#### Text to read:
┌──
These linguistic terms are used to construct the decision matrix of TOPSIS. The next subsection describes the algorithm of IVIF TOPSIS where the linguistic terms are embedded in one of the computational steps.

3.2 Algorithm of interval valued intuitionistic fuzzy TOPSIS

The IVIF TOPSIS method determines the compromise ranking list and the compromise solution according to the measure of closeness to the ideal solution. The shortest distance to the positive ideal solution and the farthest distance to the negative ideal solution is ranked as the best alternatives. It is proposed that DMs evaluate the alternatives with respect to criterion by using the linguistic terms. Differently from Rouyendegh et al.,[15] where intuitionistic fuzzy numbered linguistic terms were introduced to TOPSIS, this paper proposes the inclusion of the IVIFS into the TOPSIS method. As a result of this merger, several new other contributions are made. Linguistic terms that are written in IVIFS are utilised to obtain aggregated IVIFS decision matrix and IVIFS weighting matrix, which later be transformed into aggregate weighted interval valued intuitionistic fuzzy decision matrix. In addition, our proposed method uses the concept of maximum and minimum membership of IVIFS in separation of positive ideal solution and negative ideal solution respectively. Appearance of IVIFS into the general structure of TOPSIS is made to overcome the issue of imprecision in linguistic judgement where interval values are expected to capture wider range of vagueness. The proposed method is carried out in ten computational steps. In Step 1 to step 5, the aggregated weighted decision matrix is obtained as an output of a combination of linguistic terms in IVIFS and the TOPSIS. Step 6 to Step 8 contribute to the separation of positive and negative ideal solution where the concept of averaged distances between IVIFS is used. The final two step are meant to create closeness coefficients of alternatives. The flow of computational steps that based on IVIFS are presented in Fig. 1.
└──
#### To do:
- a) Answer these from the passage on IVIF TOPSIS:
(i) In how many computational steps is the proposed method carried out?
(ii) What do Step 6 to Step 8 contribute to?
(iii) Which alternatives are ranked as the best?
- b) From the passage on IVIF TOPSIS, print the part starting with "These linguistic terms" and going on through "the computational steps.".
The records are unrelated to the passage on IVIF TOPSIS.

#### Recorded information:
┌──
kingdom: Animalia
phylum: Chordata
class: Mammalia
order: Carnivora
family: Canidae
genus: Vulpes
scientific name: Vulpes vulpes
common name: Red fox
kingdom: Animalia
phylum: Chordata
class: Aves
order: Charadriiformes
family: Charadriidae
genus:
└──
#### Task answers:
- a)
(i) Ten.
(ii) The separation of positive and negative ideal solution, using the concept of averaged distances between IVIFS.
(iii) Those with the shortest distance to the positive ideal solution and the farthest distance to the negative ideal solution.

- b)
These linguistic terms are used to construct the decision matrix of TOPSIS. The next subsection describes the algorithm of IVIF TOPSIS where the linguistic terms are embedded in one of the computational steps.